● Description of the task
Scan the data below and state how many of its lines contain the word "lettre", giving only the figure.

● Available data
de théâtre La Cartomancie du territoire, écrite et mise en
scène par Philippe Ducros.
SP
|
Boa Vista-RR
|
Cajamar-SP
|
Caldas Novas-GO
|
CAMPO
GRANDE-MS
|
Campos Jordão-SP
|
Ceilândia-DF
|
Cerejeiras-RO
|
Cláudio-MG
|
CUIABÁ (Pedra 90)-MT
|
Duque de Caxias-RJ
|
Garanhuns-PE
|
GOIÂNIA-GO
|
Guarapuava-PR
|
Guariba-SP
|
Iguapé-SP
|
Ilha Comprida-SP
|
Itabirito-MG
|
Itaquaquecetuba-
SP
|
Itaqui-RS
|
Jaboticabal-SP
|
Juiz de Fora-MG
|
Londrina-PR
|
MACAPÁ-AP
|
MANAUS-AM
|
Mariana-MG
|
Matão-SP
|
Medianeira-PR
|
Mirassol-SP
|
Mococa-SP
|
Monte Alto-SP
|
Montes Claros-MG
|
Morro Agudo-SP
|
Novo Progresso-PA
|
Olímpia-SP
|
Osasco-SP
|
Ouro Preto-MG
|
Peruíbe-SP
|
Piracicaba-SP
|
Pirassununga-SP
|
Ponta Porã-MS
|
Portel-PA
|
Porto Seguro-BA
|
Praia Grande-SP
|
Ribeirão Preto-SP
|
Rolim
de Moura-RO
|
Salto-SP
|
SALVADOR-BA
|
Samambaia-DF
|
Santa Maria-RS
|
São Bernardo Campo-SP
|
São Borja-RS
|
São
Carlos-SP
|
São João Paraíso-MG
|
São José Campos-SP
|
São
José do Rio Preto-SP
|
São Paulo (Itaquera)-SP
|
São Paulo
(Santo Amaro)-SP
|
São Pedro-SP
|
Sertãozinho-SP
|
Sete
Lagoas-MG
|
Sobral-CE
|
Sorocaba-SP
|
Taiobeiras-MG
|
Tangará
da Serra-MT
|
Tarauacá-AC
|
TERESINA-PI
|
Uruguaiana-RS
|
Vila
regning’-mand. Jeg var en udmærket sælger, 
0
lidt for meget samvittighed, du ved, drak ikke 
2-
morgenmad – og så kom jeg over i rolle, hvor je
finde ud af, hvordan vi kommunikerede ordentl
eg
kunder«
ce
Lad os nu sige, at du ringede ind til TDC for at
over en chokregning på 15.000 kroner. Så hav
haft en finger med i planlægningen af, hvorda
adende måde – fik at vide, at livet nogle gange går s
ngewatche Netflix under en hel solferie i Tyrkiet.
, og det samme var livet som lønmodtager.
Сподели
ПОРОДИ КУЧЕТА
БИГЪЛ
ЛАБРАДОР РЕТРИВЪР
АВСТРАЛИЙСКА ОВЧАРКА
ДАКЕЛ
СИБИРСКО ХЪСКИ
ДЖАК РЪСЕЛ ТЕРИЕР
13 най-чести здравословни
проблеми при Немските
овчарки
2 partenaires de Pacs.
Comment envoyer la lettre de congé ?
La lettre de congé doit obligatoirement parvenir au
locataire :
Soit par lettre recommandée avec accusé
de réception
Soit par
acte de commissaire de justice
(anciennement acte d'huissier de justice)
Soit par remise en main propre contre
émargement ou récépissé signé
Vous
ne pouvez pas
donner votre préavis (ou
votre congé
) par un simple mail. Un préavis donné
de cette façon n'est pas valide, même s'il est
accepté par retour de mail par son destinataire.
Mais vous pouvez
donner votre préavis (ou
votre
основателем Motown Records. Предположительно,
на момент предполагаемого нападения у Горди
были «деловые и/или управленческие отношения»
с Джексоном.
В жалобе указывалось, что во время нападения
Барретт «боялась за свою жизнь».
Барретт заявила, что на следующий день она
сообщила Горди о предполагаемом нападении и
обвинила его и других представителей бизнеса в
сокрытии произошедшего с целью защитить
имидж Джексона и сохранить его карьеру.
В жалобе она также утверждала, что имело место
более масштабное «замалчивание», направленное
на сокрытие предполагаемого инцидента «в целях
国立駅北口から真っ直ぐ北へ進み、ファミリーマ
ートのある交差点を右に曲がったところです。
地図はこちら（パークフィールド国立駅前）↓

● Worked solution
3